Assignment:
Word for word, retype every line of the data.

Data for processing:

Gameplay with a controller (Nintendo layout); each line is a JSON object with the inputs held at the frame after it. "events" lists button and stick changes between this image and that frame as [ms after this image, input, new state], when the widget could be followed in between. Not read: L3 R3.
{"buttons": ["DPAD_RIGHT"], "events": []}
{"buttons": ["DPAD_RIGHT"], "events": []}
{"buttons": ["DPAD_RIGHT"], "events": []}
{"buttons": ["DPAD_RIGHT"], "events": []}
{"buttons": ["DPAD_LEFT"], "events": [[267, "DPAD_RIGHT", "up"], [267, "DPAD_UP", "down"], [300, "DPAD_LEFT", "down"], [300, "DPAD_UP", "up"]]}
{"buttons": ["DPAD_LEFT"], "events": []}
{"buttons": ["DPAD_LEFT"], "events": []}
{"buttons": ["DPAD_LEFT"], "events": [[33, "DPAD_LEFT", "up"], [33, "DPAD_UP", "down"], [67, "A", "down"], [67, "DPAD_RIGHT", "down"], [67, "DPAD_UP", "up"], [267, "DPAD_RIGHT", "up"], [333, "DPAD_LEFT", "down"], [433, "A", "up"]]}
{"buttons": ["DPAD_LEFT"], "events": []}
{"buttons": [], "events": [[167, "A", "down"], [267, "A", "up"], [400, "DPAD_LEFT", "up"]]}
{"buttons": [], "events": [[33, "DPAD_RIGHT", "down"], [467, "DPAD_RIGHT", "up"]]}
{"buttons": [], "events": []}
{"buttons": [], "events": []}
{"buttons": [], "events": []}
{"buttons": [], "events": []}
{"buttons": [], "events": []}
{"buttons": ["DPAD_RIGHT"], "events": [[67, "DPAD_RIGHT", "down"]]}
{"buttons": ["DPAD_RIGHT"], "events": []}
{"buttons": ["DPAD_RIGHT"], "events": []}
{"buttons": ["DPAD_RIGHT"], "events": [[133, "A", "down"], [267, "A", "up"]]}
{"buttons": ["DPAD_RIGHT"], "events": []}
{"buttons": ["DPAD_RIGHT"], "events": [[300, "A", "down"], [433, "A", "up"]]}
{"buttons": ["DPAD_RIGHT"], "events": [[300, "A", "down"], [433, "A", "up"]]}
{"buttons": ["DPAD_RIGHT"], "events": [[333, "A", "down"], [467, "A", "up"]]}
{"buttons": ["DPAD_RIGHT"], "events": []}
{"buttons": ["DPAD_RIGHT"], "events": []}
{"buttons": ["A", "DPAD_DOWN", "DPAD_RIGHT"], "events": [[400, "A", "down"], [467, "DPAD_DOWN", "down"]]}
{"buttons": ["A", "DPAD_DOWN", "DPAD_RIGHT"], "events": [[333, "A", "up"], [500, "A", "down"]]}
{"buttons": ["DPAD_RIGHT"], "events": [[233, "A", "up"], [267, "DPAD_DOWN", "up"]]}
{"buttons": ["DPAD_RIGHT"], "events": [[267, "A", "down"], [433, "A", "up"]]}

Written reply:
Gameplay with a controller (Nintendo layout); each line is a JSON object with the inputs held at the frame after it. "events" lists button and stick changes between this image and that frame as [ms after this image, input, new state], when the widget could be followed in between. Not read: L3 R3.
{"buttons": ["DPAD_RIGHT"], "events": []}
{"buttons": ["DPAD_RIGHT"], "events": []}
{"buttons": ["DPAD_RIGHT"], "events": []}
{"buttons": ["DPAD_RIGHT"], "events": []}
{"buttons": ["DPAD_LEFT"], "events": [[267, "DPAD_RIGHT", "up"], [267, "DPAD_UP", "down"], [300, "DPAD_LEFT", "down"], [300, "DPAD_UP", "up"]]}
{"buttons": ["DPAD_LEFT"], "events": []}
{"buttons": ["DPAD_LEFT"], "events": []}
{"buttons": ["DPAD_LEFT"], "events": [[33, "DPAD_LEFT", "up"], [33, "DPAD_UP", "down"], [67, "A", "down"], [67, "DPAD_RIGHT", "down"], [67, "DPAD_UP", "up"], [267, "DPAD_RIGHT", "up"], [333, "DPAD_LEFT", "down"], [433, "A", "up"]]}
{"buttons": ["DPAD_LEFT"], "events": []}
{"buttons": [], "events": [[167, "A", "down"], [267, "A", "up"], [400, "DPAD_LEFT", "up"]]}
{"buttons": [], "events": [[33, "DPAD_RIGHT", "down"], [467, "DPAD_RIGHT", "up"]]}
{"buttons": [], "events": []}
{"buttons": [], "events": []}
{"buttons": [], "events": []}
{"buttons": [], "events": []}
{"buttons": [], "events": []}
{"buttons": ["DPAD_RIGHT"], "events": [[67, "DPAD_RIGHT", "down"]]}
{"buttons": ["DPAD_RIGHT"], "events": []}
{"buttons": ["DPAD_RIGHT"], "events": []}
{"buttons": ["DPAD_RIGHT"], "events": [[133, "A", "down"], [267, "A", "up"]]}
{"buttons": ["DPAD_RIGHT"], "events": []}
{"buttons": ["DPAD_RIGHT"], "events": [[300, "A", "down"], [433, "A", "up"]]}
{"buttons": ["DPAD_RIGHT"], "events": [[300, "A", "down"], [433, "A", "up"]]}
{"buttons": ["DPAD_RIGHT"], "events": [[333, "A", "down"], [467, "A", "up"]]}
{"buttons": ["DPAD_RIGHT"], "events": []}
{"buttons": ["DPAD_RIGHT"], "events": []}
{"buttons": ["A", "DPAD_DOWN", "DPAD_RIGHT"], "events": [[400, "A", "down"], [467, "DPAD_DOWN", "down"]]}
{"buttons": ["A", "DPAD_DOWN", "DPAD_RIGHT"], "events": [[333, "A", "up"], [500, "A", "down"]]}
{"buttons": ["DPAD_RIGHT"], "events": [[233, "A", "up"], [267, "DPAD_DOWN", "up"]]}
{"buttons": ["DPAD_RIGHT"], "events": [[267, "A", "down"], [433, "A", "up"]]}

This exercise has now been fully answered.